Several days after the bridge collapse in Minneapolis, Don Shelby a news anchor icon in the region talked about Minnesotans response to the bridge collapse and the heroism that ensued. He said the phrase should be changed from "Minnesota Nice" to "Minnesota Guts". I shook my head in disbelief for Don who should have been embarrassed for himself. I thought of how insulting that must be to people all over the world who had approached disasters with the same sense of bravery.

Here is what he could have said. One woman's car was missing and was presumed dead. After a couple days someone got the idea to call her work phone to see if anyone had heard from her. The woman presumed missing and dead answered the phone. Her car had fallen into the river, she swam to safety, had gone home and reported for work the next day.

Now that is a trait of midwest people. Everyone here is so darn reliable. I propose a new phrase for Minnesotans, and this woman can be the poster child of the phrase; "Midwest Dependable". This is defined as even though your car went into the river in an unprecedented bridge collapse, you almost lost your life as you fell and then swan to safety, even then you felt the need to show up to work the next day.

Now that is definitely Midwestern, handed down through the generations by hardy folk who endured many obstacles to survive in the sometimes unforgiving plains.

Friday, August 03, 2007

In a split second


Our neighbors who just delivered their baby talked about getting to the hospital. After uncertain days about whether the baby was coming or not, the process started. The husband had just gotten to work some 50 minutes away. His wife called to say her water broke and she was heading to the hospital. He turned around and headed home.

On his way home a semi truck in front of him blew a tire, flinging rubber in random directions. Before he could do anything a large piece smacked into his windshield shattering it, leaving a hole in it and spraying him with glass shards.

His mom came down to pick him up. After showering the glass off himself at home, he left for the hospital, leaving the car on the road for the tow truck to pick up.

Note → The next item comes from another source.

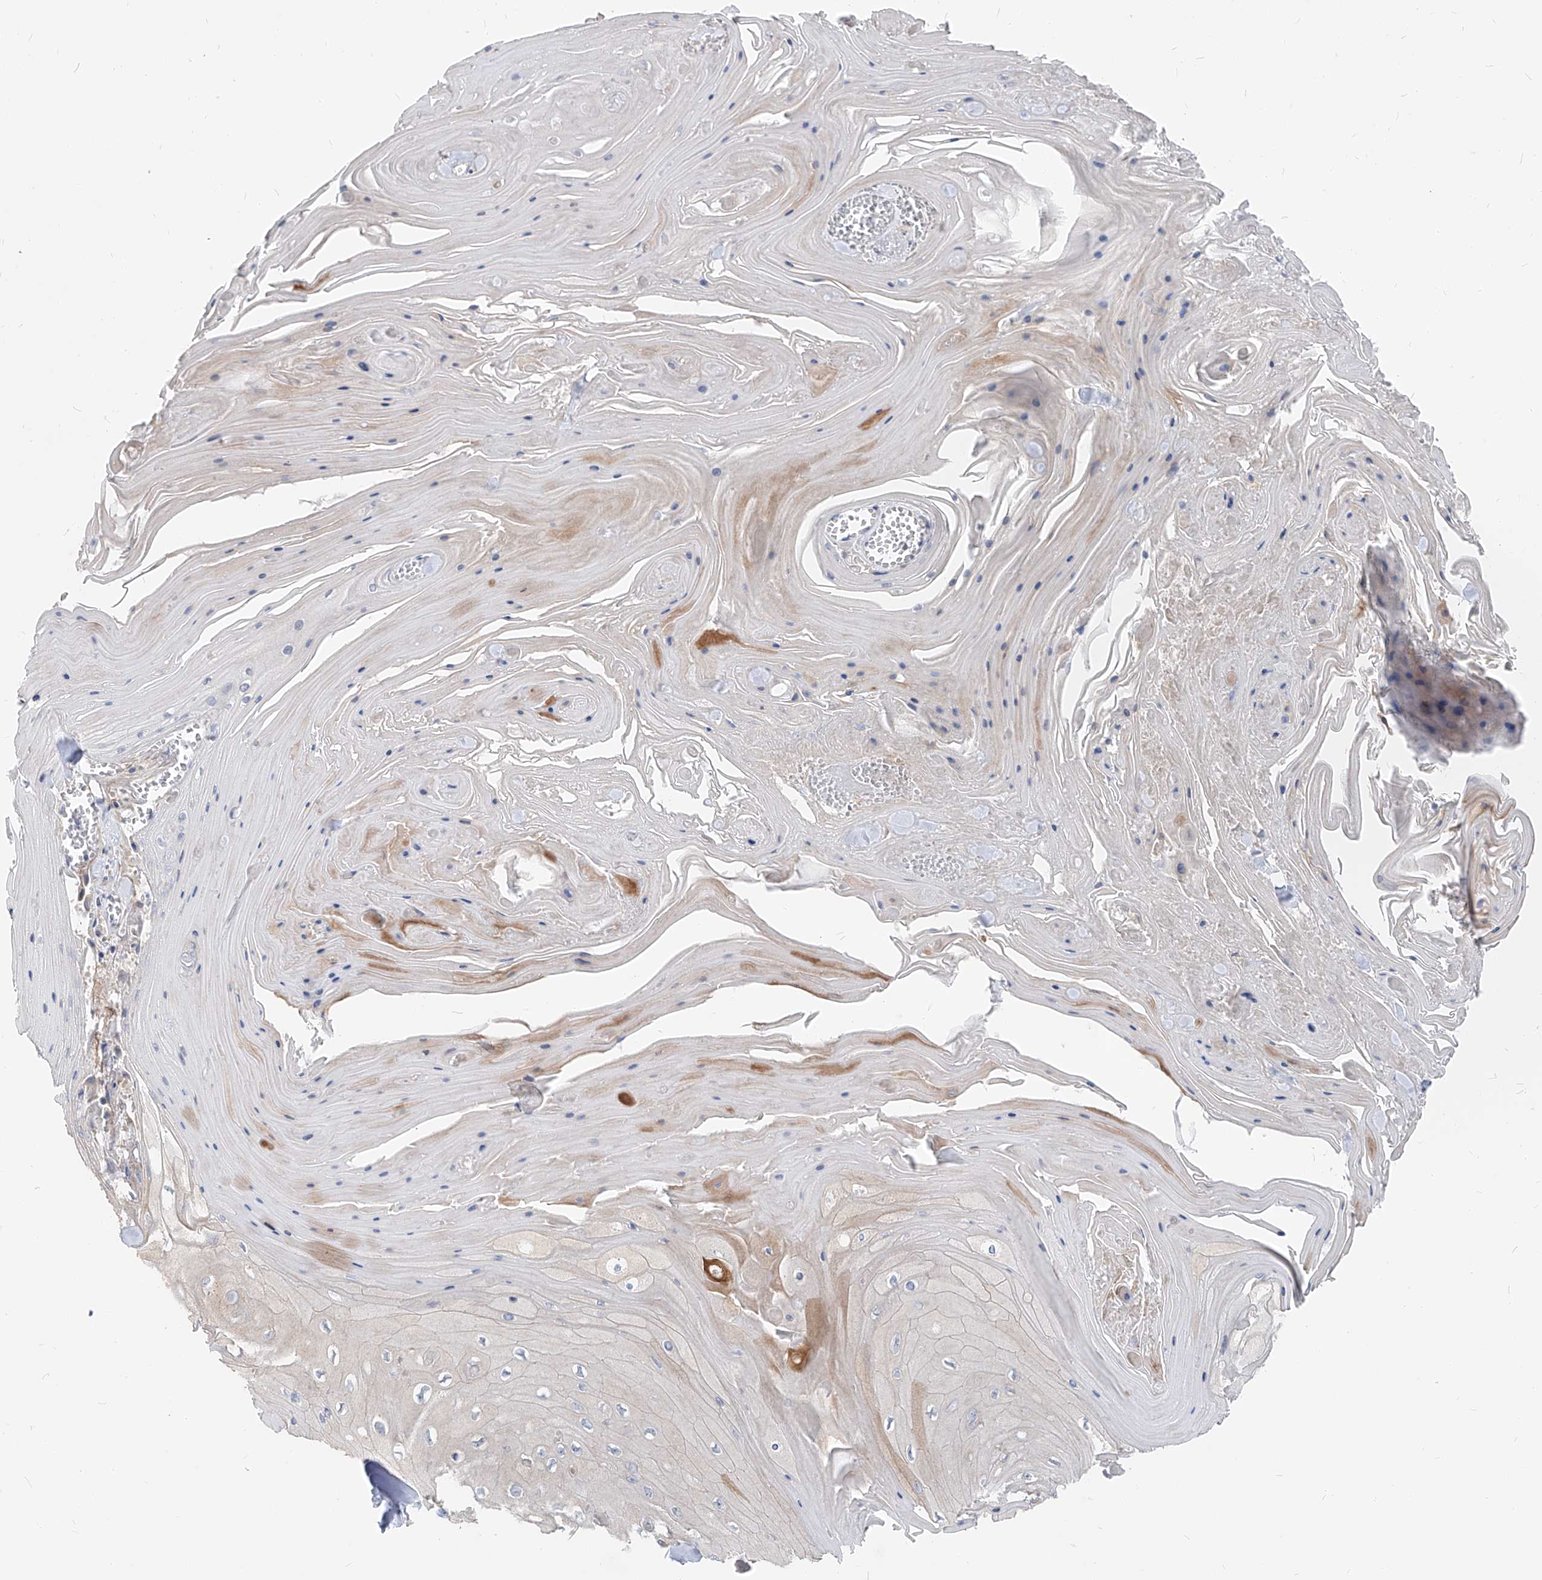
{"staining": {"intensity": "negative", "quantity": "none", "location": "none"}, "tissue": "skin cancer", "cell_type": "Tumor cells", "image_type": "cancer", "snomed": [{"axis": "morphology", "description": "Squamous cell carcinoma, NOS"}, {"axis": "topography", "description": "Skin"}], "caption": "The histopathology image displays no significant positivity in tumor cells of skin squamous cell carcinoma.", "gene": "UFL1", "patient": {"sex": "male", "age": 74}}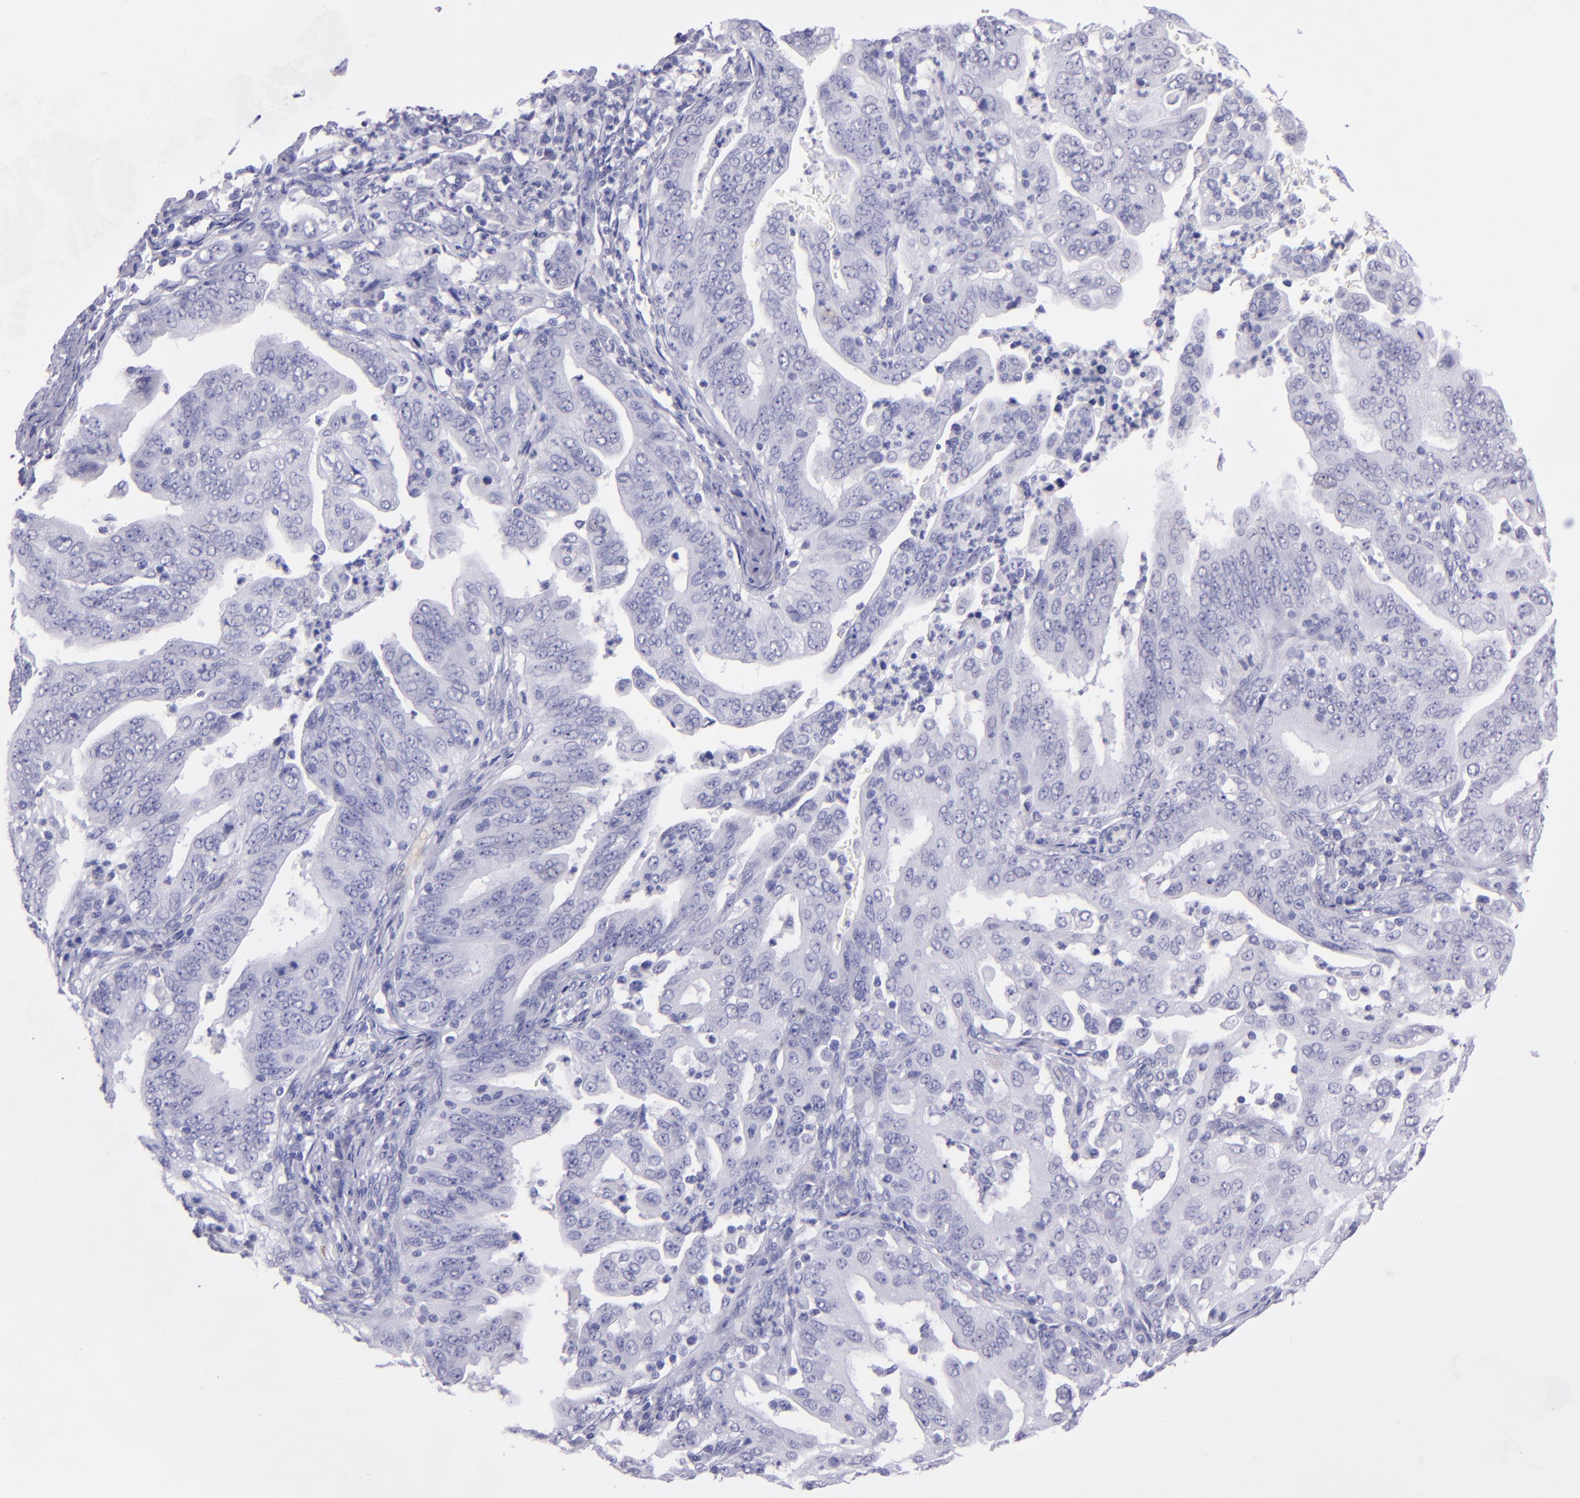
{"staining": {"intensity": "negative", "quantity": "none", "location": "none"}, "tissue": "stomach cancer", "cell_type": "Tumor cells", "image_type": "cancer", "snomed": [{"axis": "morphology", "description": "Adenocarcinoma, NOS"}, {"axis": "topography", "description": "Stomach, upper"}], "caption": "Histopathology image shows no protein expression in tumor cells of stomach cancer tissue.", "gene": "TNNT3", "patient": {"sex": "female", "age": 50}}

We are positively reinforced each day we live with the absence of catastrophe, that we are immune from calamity. Our neighbor's experience along with the bridge collapse this week in Minneapolis, illustrates an idea we don't like to think about. Our lives hang on a moment.

A split second can change all that thinking. And in the aftermath of tragedy we sit stunned and dazed saying "I can't believe this is happening to me! And for a brief span of time we experience the fragility that is truly our life. A clarifying moment of truth when disception is difficult, and we see with appalling lucidity how much of our life we really do control.

A split second can change your life.

Thursday, August 02, 2007

Low commitment protest


On the road there were a group of protesters holding signs up and pleading for the war to stop. "Honk if you want peace" the neon signs read.

I want peace. Not just around the world but in my own life as well. I want peace...so I honked.

I don't know that it helped any of us.